When copying the data below, keep only the lines from the one with "13: (123, 193)" through the one with "25: (311, 219)", word for word, and skip the pictures.
** Source material follows **
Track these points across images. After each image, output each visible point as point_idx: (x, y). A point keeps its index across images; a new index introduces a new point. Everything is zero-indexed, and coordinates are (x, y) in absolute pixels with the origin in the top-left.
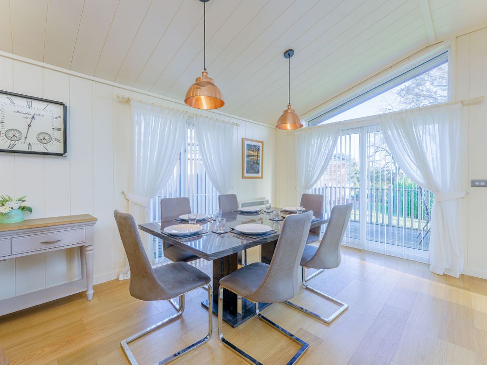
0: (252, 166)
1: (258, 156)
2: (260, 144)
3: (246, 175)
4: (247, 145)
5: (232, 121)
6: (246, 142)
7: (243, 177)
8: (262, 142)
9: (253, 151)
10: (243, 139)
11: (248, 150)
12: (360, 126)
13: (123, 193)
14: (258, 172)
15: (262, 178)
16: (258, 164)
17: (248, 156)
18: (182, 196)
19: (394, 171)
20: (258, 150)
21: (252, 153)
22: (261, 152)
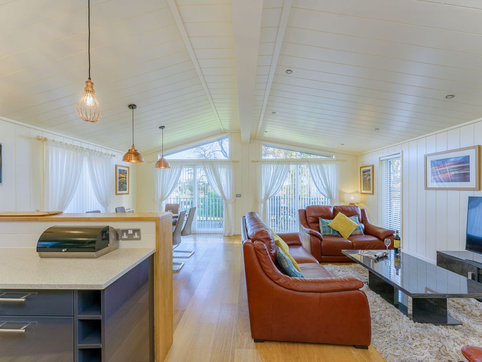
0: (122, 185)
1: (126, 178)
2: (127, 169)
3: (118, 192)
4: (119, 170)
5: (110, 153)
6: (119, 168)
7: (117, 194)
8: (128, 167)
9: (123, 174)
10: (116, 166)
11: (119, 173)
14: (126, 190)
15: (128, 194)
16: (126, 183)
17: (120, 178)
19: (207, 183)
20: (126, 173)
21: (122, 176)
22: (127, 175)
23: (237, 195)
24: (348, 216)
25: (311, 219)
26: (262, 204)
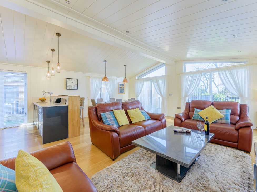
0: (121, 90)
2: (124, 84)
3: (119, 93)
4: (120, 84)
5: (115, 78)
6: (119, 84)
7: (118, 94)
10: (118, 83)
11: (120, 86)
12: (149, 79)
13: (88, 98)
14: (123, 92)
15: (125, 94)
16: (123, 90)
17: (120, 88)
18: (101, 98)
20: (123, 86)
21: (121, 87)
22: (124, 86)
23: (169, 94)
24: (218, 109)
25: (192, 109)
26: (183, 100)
** End of Source material **
** Source material follows **
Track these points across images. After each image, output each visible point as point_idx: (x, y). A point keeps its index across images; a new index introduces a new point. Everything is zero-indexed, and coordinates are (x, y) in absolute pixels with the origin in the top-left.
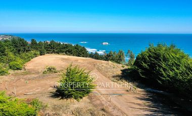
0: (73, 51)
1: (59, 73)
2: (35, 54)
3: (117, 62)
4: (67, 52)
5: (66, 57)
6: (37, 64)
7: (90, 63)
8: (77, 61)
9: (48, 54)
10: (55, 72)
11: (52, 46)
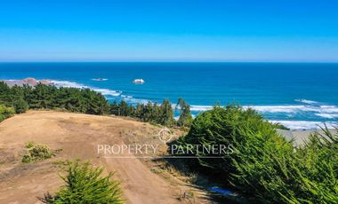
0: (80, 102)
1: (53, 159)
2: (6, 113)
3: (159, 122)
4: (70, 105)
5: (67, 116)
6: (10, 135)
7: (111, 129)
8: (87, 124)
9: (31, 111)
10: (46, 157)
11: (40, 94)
** End of Source material **
» Expected output:
13: (123, 193)
14: (258, 172)
15: (262, 178)
16: (258, 164)
17: (248, 156)
18: (182, 196)
19: (394, 171)
20: (258, 150)
21: (252, 153)
22: (261, 152)
0: (122, 185)
1: (126, 178)
2: (127, 169)
3: (118, 192)
4: (119, 170)
5: (110, 153)
6: (119, 168)
7: (117, 194)
8: (128, 167)
9: (123, 174)
10: (116, 166)
11: (119, 173)
14: (126, 190)
15: (128, 194)
16: (126, 183)
17: (120, 178)
19: (207, 183)
20: (126, 173)
21: (122, 176)
22: (127, 175)
23: (237, 195)
24: (348, 216)
25: (311, 219)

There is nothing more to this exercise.